-- begin Extracted text --

It began when an informants network was dismantled in Mauritania early this year. Then Mossad made the headlines in Algeria and Morocco in a string of reports, rumors, and hoaxes.
Finally, a new scandal reverberated across Tunisia last week involving a wide network of Mossad operations, including espionage centers using the country as a base to spy across the Maghreb region.
Abderraouf al-Ayadi, head of the Wafa Movement which split from the Rally for the Republic (RPR), caused a huge stir last week when he revealed that Mossad has stepped up its activities in post-revolutionary Tunisia.
He said that these activities were being conducted under the “cover of European and US NGOs that claim to be charitable, humanitarian, or cultural.”
This echoes earlier statements by the head of the Tunisian Workers Party (formerly POCT), Hamma al-Hammami, about “Israeli spy networks operating in post-revolution Tunisia that took advantage of the state of chaos and lawlessness that swept the country following president Zine al-Abidine Ben Ali’s escape.”
The information revealed by Ayadi and Hammami coincided with a February report by the Yafa Center for Studies and Research focusing on Mossad activities in the Maghreb. The report said that the agency began concentrating its operations in Tunisia following the PLO’s exit from Beirut and relocation to Tunis in 1982.
Interest in the region declined after the signing of the Oslo accords, until the Tunisian revolution brought it back.
The report spoke about the post-Oslo Tunisian-Israeli rapprochement which became public with the establishment of a bureau for economic cooperation in 1996.
The relationship included a secret item about the “establishment of a system for security coordination between the Mossad and Tunisia by Shalom Cohen, a Tunisian Jew working in the North Africa section of the Israeli Mossad. In the same year, he became the director of the Israeli interest bureau in Tunisia.”
According to the report, Cohen used his diplomatic cover to build a “Mossad network” based in the capital Tunis, with branches in Sousse and Djerba.
The Yafa center information is consistent with that which Ayadi said he had received from a high-ranking Tunisian security source who reported the surveillance of a secret Mossad network “of around 300 agents” distributed over the three spying bases.
The first base was in the capital and run by a certain Nachman Jalboagh. It focused on Algeria by collecting information, monitoring targets, and recruiting agents.
The second is in Sousse and run by Doron Pierre. Its operations were primarily inside Tunisia, especially the monitoring the remaining Palestinians in Tunisia, Salafi movements, and groups opposing peace with Israel.
The third is in Djerba, run by Nurit Tsur, and focuses on Libya. It also acts to protect the Jewish sect in Tunisia, which is concentrated on the island, and collects information about Jewish archaeological sites and landmarks in Tunisia, Algeria, and Libya.
Tunisian authorities have remained silent despite the uproar caused by the revelations. The government has yet to take any public action concerning the issue.
Speaking to al-Maghreb newspaper, interior minister Ali al-Arid said “the statements concerning 300 Mossad spies in Tunisia, working under the cover of cultural NGOs and travel agencies, are unfounded and completely irresponsible.”

-- end Extracted text --

_Given exercise a_: Transcribe the passage of the article on Mossad activity in the Maghreb between "The report spoke" and "Sousse and Djerba.", inclusive.

-- begin Exercise input --

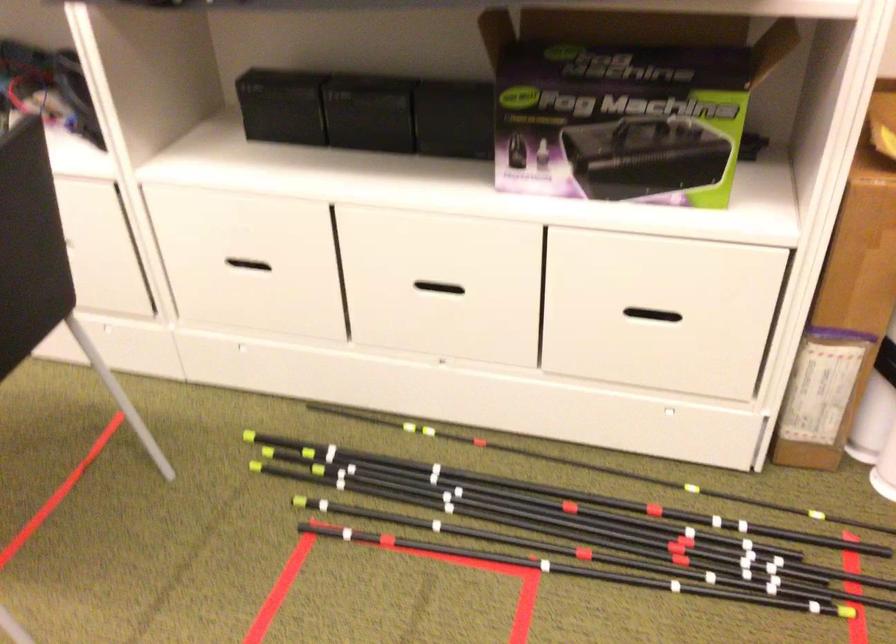
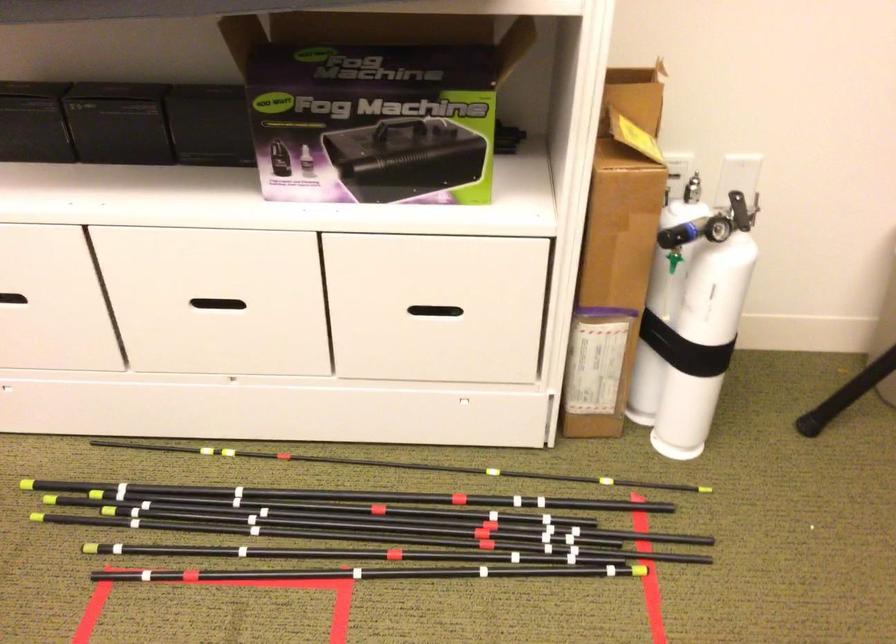
Question: Which direction would the cameraman need to move to produce the second image? Reply with the corresponding letter.

Choices:
 (A) Left
 (B) Right
 (C) Forward
 (D) Backward

Answer: (B)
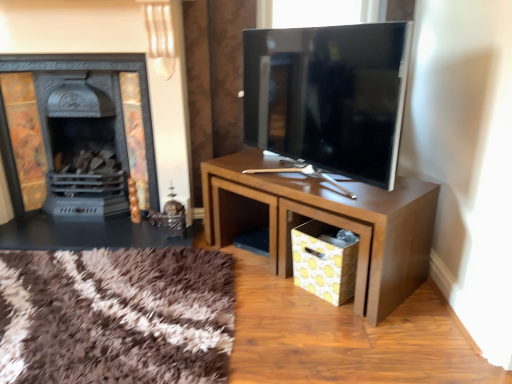
Question: Considering the positions of brown wood table at center and black matte fireplace at left in the image, is brown wood table at center taller or shorter than black matte fireplace at left?

Choices:
 (A) short
 (B) tall

Answer: (A)

Question: In the image, is brown wood table at center positioned in front of or behind black matte fireplace at left?

Choices:
 (A) behind
 (B) front

Answer: (B)

Question: Which object is the closest to the yellow paper drawer at lower right?

Choices:
 (A) black matte fireplace at left
 (B) brown wood table at center
 (C) matte black tv at center

Answer: (B)

Question: Estimate the real-world distances between objects in this image. Which object is farther from the brown wood table at center?

Choices:
 (A) yellow paper drawer at lower right
 (B) matte black tv at center
 (C) black matte fireplace at left

Answer: (C)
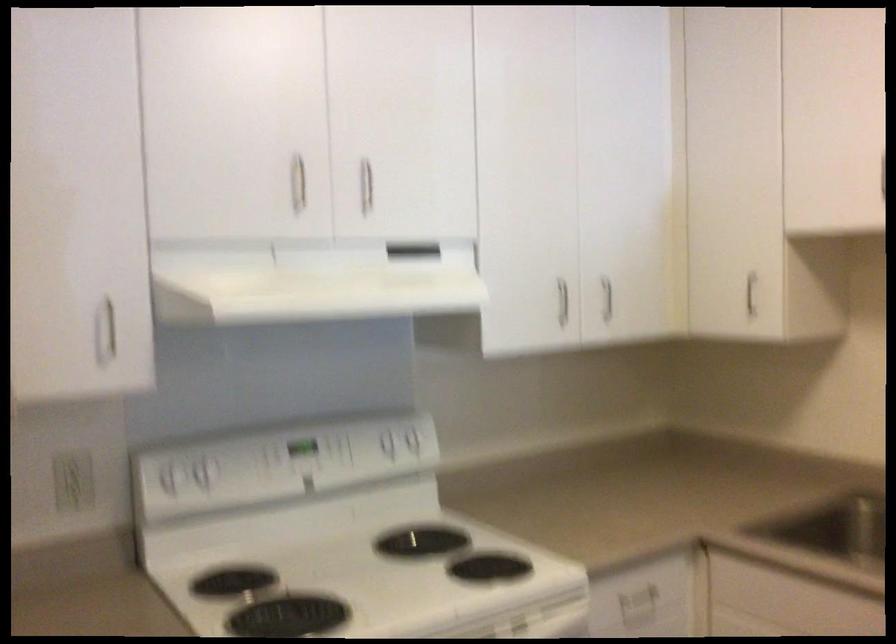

-- end Exercise input --

_Given exercise b_: Restate word for word the lines of the records between the line holding "Question: Considering the" and the line holding "Question: Which object", inclusive, and nothing else.

_Written reply a_:
The report spoke about the post-Oslo Tunisian-Israeli rapprochement which became public with the establishment of a bureau for economic cooperation in 1996.
The relationship included a secret item about the “establishment of a system for security coordination between the Mossad and Tunisia by Shalom Cohen, a Tunisian Jew working in the North Africa section of the Israeli Mossad. In the same year, he became the director of the Israeli interest bureau in Tunisia.”
According to the report, Cohen used his diplomatic cover to build a “Mossad network” based in the capital Tunis, with branches in Sousse and Djerba.

_Written reply b_:
Question: Considering the positions of brown wood table at center and black matte fireplace at left in the image, is brown wood table at center taller or shorter than black matte fireplace at left?

Choices:
 (A) short
 (B) tall

Answer: (A)

Question: In the image, is brown wood table at center positioned in front of or behind black matte fireplace at left?

Choices:
 (A) behind
 (B) front

Answer: (B)

Question: Which object is the closest to the yellow paper drawer at lower right?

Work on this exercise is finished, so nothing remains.